Derived P-values assuming a chi-square continuous approximation converge with large N, but here we have rather small N, so the convergence is poor with different tests, as expected. So to me these “P-values” from different tests are all in roughly the same ball-park. For instance, the X^2 value gives P=0.0143, not very different from your “exact test” binomial P = 0.0156.
But I reiterate that these are just sign tests, with considerable loss of information. What we really have is much richer data in terms of actual numbers of people clicking. So there is more power in the data than suggested by Lior’s t-test (below).
February 24, 2016 at 5:50 am
Joshua Plotkin
I don’t really know what “impressions” mean in Twitter. But if impressions are really opportunities for users to click (i.e. number of times the tweet was seen at all by anyone), then RIF should indeed be based on clicks/impression — in which case the average Glam RIF seems to be about 1.5, and average PLOS rif about 0.9. And clearly these averages are not significantly different based on 11 data points (or t-test).
February 24, 2016 at 6:29 am
Lior Pachter
For clicks/impressions the group averages are, as you say, 1.5478 and 0.9107 and the one-sided t-test gives a p-value of 0.06.
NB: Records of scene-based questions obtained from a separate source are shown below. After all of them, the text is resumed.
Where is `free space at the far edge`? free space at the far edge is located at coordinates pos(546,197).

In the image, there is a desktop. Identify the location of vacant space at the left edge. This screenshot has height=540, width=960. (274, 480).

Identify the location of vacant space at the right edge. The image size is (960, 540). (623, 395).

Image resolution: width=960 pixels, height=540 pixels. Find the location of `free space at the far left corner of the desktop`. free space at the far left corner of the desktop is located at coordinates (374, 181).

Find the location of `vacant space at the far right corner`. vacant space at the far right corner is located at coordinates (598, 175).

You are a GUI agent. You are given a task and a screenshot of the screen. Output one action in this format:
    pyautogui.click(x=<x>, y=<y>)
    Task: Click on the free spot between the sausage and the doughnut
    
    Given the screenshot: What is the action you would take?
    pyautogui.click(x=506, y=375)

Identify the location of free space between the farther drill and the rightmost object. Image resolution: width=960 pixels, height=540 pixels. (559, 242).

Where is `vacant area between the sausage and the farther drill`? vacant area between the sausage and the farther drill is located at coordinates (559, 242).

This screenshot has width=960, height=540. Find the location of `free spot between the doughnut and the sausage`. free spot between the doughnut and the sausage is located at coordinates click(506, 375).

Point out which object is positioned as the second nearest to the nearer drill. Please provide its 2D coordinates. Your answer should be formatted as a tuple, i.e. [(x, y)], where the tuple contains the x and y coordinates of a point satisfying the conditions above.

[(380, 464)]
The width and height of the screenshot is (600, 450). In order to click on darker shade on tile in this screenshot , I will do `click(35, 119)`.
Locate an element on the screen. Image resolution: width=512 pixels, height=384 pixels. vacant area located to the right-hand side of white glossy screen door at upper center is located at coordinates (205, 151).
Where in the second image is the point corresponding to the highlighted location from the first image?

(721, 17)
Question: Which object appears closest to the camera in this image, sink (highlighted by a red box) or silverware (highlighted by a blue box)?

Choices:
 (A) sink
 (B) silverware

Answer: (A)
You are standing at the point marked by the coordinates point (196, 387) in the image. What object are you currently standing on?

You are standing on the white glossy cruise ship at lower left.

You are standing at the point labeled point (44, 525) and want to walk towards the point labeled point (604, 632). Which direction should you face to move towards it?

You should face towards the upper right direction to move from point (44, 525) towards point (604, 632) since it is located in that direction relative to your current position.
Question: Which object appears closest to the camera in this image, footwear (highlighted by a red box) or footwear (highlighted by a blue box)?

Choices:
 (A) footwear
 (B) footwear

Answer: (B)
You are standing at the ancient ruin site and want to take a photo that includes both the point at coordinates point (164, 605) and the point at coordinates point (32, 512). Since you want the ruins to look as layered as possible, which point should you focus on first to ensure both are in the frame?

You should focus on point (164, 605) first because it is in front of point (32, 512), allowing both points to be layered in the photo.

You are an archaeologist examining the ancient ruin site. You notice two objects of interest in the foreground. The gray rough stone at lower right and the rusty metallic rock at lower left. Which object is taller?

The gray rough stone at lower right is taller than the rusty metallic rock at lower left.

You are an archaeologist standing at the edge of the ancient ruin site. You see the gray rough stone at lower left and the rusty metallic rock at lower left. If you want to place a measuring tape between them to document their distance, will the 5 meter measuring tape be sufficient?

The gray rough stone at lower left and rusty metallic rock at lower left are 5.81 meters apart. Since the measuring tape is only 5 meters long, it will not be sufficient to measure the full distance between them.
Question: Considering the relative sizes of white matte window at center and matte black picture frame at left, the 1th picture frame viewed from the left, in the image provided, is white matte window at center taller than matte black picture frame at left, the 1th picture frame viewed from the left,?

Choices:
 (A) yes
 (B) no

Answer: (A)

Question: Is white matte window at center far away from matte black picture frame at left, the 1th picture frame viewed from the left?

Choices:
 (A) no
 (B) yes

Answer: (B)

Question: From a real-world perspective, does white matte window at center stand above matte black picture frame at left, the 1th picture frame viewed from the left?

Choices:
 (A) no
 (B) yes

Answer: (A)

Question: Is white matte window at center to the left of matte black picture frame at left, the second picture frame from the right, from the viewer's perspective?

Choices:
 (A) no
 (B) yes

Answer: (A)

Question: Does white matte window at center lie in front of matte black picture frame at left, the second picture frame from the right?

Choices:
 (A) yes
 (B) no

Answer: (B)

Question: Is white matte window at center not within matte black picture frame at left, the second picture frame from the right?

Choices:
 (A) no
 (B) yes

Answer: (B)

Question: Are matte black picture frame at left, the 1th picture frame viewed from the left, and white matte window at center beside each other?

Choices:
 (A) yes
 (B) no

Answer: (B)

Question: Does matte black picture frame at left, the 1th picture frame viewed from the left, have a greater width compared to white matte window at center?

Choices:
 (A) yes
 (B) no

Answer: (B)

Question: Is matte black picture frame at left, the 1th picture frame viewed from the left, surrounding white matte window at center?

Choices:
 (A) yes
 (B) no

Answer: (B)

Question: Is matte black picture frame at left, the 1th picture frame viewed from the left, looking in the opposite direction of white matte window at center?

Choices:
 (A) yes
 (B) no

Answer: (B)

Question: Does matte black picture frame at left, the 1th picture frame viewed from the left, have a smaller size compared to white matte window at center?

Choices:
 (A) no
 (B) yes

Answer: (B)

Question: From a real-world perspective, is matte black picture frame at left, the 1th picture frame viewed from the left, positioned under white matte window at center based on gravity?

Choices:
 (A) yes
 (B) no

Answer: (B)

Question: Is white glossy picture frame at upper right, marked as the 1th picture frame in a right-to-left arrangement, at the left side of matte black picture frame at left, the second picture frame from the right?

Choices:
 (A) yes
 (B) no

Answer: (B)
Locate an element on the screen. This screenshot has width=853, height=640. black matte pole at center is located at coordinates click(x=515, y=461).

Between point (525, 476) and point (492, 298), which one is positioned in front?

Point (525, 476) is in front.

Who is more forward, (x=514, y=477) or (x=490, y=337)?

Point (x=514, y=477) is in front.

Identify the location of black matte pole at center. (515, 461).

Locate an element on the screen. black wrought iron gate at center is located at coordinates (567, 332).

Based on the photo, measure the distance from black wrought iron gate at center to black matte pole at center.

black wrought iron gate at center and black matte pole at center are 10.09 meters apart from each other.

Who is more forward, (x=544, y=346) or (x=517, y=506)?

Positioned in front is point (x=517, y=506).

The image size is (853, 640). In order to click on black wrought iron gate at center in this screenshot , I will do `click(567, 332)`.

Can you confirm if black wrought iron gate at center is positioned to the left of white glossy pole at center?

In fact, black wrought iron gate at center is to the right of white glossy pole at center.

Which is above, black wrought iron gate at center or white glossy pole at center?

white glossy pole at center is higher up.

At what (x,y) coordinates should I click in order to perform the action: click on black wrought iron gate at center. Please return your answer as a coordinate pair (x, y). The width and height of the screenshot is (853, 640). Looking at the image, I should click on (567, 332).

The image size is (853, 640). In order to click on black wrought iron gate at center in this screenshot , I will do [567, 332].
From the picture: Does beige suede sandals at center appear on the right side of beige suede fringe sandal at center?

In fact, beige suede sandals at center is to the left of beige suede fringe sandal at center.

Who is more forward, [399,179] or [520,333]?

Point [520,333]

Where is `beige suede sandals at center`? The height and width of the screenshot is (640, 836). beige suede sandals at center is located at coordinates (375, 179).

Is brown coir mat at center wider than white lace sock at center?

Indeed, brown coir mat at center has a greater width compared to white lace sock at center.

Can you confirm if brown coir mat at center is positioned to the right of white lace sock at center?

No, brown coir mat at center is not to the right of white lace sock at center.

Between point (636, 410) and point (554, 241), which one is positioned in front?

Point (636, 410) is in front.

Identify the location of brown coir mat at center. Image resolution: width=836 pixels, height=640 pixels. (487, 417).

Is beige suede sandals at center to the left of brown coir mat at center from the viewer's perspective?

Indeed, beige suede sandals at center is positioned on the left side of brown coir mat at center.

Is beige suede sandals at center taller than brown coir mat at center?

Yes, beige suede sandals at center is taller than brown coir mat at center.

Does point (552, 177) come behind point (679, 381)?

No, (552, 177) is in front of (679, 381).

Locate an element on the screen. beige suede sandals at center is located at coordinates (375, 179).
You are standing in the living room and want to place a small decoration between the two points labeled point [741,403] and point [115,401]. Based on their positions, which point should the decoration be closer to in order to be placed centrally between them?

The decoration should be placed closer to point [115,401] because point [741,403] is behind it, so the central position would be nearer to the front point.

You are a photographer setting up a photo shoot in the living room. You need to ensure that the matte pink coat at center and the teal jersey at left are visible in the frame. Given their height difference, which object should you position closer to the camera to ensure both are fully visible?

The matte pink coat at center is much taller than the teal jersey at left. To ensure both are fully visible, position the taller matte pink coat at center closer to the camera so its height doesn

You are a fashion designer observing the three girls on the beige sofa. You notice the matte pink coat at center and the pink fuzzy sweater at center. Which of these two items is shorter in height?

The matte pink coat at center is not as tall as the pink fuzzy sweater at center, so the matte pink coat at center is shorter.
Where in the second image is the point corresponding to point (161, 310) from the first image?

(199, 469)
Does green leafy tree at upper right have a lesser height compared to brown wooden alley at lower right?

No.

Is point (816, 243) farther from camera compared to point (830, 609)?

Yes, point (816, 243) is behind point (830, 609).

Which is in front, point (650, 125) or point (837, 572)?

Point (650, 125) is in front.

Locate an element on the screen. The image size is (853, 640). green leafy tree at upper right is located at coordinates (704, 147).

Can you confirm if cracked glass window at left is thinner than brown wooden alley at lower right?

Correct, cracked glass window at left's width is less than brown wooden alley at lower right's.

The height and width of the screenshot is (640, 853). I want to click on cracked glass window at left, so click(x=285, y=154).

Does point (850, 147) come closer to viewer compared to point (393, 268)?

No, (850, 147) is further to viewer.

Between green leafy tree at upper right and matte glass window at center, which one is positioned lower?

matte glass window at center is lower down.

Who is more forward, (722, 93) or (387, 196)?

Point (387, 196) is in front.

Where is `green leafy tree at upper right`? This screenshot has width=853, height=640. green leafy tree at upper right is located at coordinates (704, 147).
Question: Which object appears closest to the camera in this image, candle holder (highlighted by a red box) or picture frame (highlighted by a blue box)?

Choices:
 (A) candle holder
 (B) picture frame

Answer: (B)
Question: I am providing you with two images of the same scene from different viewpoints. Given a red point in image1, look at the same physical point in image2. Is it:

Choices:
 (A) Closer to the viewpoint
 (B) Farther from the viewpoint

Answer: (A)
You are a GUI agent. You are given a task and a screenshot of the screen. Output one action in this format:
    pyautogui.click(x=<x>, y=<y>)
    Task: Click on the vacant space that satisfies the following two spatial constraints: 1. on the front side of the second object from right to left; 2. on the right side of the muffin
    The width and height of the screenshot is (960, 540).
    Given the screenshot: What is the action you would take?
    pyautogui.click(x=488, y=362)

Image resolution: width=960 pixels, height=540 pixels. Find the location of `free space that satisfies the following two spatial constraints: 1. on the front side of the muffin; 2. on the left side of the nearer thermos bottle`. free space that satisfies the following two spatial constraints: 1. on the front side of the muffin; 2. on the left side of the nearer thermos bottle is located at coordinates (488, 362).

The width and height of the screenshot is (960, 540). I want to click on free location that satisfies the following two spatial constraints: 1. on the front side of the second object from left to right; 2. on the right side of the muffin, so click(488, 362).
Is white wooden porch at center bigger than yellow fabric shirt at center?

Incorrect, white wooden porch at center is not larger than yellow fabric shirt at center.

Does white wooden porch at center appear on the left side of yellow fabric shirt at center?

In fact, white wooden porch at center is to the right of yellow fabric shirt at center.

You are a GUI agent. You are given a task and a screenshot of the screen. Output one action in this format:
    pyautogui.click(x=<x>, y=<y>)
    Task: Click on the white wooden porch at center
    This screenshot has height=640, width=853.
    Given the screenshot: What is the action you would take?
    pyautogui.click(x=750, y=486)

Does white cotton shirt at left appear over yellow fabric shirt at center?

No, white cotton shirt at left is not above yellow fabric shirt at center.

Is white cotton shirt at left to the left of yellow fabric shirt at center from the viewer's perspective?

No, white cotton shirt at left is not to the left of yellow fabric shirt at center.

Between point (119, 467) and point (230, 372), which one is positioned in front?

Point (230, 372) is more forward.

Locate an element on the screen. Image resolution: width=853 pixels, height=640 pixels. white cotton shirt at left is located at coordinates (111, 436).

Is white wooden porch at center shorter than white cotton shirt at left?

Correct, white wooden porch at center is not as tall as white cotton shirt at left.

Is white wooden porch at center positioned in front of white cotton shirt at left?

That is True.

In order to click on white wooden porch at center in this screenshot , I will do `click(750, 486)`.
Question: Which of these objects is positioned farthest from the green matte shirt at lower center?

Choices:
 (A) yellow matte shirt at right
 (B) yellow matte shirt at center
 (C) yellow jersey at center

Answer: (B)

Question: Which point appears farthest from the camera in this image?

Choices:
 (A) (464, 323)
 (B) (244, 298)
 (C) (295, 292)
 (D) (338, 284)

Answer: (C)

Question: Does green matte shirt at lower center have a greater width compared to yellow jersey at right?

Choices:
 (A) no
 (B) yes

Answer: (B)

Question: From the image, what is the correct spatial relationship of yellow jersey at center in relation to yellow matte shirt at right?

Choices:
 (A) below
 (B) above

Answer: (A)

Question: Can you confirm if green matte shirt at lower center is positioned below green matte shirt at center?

February 24, 2016 at 7:25 am
Daniel Weissman
I think this is too conservative. If there are systematic differences in the number of impressions for direct vs indirect links for a journal, then that’s an important signal to capture. (And there are plausible mechanisms: for instance, direct links could be more likely to be retweeted than indirect links, or more likely to be retweeted by people with many followers.)
On the other hand, if there are no systematic differences in the numbers of impressions, then only looking at clicks just adds some noise to your clicks/impressions measurement, which I don’t think is as much of a problem.
February 24, 2016 at 3:08 pm
Newbie
Thanks for the forest (which I missed until the giveaway in supp) and the trees which made a great read getting there. Did you go into your experiment and data analysis to test the glamhumping hypothesis?
February 25, 2016 at 4:43 pm
David
Cool analysis, but for what it’s worth, I think an important point is that you’re actually estimating the glam factor _conditional_ on a referral by a leading figure in the field. One could speculate that this attenuates the effect of the actual journal name (If Lior Pachter himself thinks this paper is worthy, I should probably read it regardless of where it was published).